GAP Act: Guardianship of a minor, Part I

Republished with permission of Chancellor Lawrence Primeaux. 

Continuing with our look at the GAP Act. Section numbers correspond to SB 2828.

Basis (201):

A person becomes guardian of a minor only by court appointment.

A minor without a guardian may have one appointed if the court finds it to be in the child’s best interest and: (1) the parents consent after being informed of the nature and consequences of guardianship; or (2) all parental rights have been terminated; or (3) there is clear and convincing evidence that no parent is willing to exercise the powers to be granted to the guardian.

Petition (202):

Must include UCCJEA information.

Must also include: (1) name and address of an attorney for the parents; (2) the reason why G is sought and why it would be in the child’s best interest; (3) name and address of the proposed guardian and why that person should be selected; and (4) a general statement of the property of the minor and an estimate of its value.

Notice of hearing (203):

Court sets date, time, and place for hearing.

Notice of hearing served not less than seven days before hearing on each of the following who is not a petitioner: (1) the minor if age 14 or older at the time of the hearing; (2) each parent, or if none or not to be found after reasonable diligence, the nearest adult kin found with reasonable diligence; (3) any adult with whom the minor resides; (4) each individual who had “primary care or custody” of the minor for at least 60 days during the 6 months preceding filing of the petition; and (5) any other person directed to be served by the court.
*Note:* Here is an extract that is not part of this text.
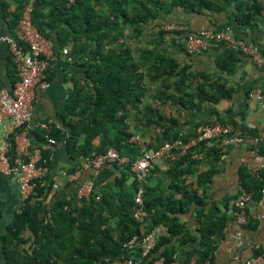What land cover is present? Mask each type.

Under the style and before the body of the petition, the following language must appear in “bold or highlighted type”:

The relief sought herein may affect your legal rights. You have a right to notice of any hearing on this petition, to attend any such hearing, and to be represented by an attorney.

If it is not possible to serve process on the minor per MRCP 4, the court may appoint a GAL to receive notice.

Appointed attorney (204):

The court may appoint an attorney for the minor if: (1) requested to do so by a minor 14 years or older; or (2) recommended by a GAL; or (3) The court determines that the minor needs representation.

Rights at hearing (205):

The court shall require the minor to attend the hearing.

The minor shall be allowed to participate unless the court determines by clear and convincing evidence that: (1) the minor consistently refuses after being advised of the right to attend; or (2) a minor 14 years or older refuses to attend after being informed of the potential consequences of failing to do so; or (3) there is no practicable way for the minor to attend; or (4) the minor lacks ability or maturity to participate meaningfully; or (5) attendance would be harmful to the minor.

Order (206):

The court may appoint, dismiss, or take any other action consistent with law.

In appointing a guardian, the following apply: (1) the court will act consistent with a will “or other record” unless contrary to the best interest of the child; (2) If different parents nominate different guardians, then the court will appoint the one in the best interest of the child, unless none is in the best interest; (3) if no guardian is appointed under the above, then the person nominated by a child over age 14, unless not in the child’s best interest; and (4) if the child’s nominee is not in the child’s best interest, then a person whose appointment is in the child’s best interest.

The court may limit or expand the powers of the guardian “In the interest of maintaining or encouraging involvement by a minor’s parent in the minor’s life, developing self-reliance of the minor, or for other good cause.” The court may do so at the time of appointment or later.

The order shall state the rights retained by any parent, including contact or visitation, or decision-making relating to health care, education, or other matter, or access to records.

The order shall also state that each parent is entitled to notice that: (1) the minor’s residence location has changed; (2) the court has modified or limited the powers of the guardian; or (3) the court has removed the guardian.

Emergency guardian (207):

On a petition filed by any person “interested in a minor’s welfare,” or on a Section 202 petition, the court may appoint an emergency guardian if the court finds: (1) appointment is likely to prevent substantial harm to the minor’s health, safety, or welfare; and (2) no other person appears to have authority and willingness to act.

Duration not to exceed 60 days, and may be extended once for not more than 60 days if the court finds that the conditions continue.

The guardian may exercise only the powers specified in the order appointing.

The court may appoint an emergency guardian with notice or without notice.

With notice. “Reasonable notice” of the date, time, and place of the hearing” must be given to: (1) the minor if 14 or older; (2) any attorney appointed under Section 204; (3) each parent; (4) any person other than a parent having care or custody of the child; and (5) any other person the court determines.

Without notice. Only if the court determines from affidavit or testimony that the minor’s health, safety, or welfare will be substantially harmed before a hearing could be held. If an emergency guardian is appointed without notice, then notice of the appointment must be given within 48 hours to all of the persons who would have been entitled to notice if notice were given. The court must give a hearing to any person who objects to the appointment or its continuation within 5 days of the objection or other contest. AND not later than 5 days after the appointment the court must hold a hearing “on the appropriateness of the appointment.”

Appointment of an emergency guardian is not a determination that basis exists for appointment of a guardian under Section 202.

The court may remove an emergency guardian at any time.

The emergency guardian must make any report that the court requires.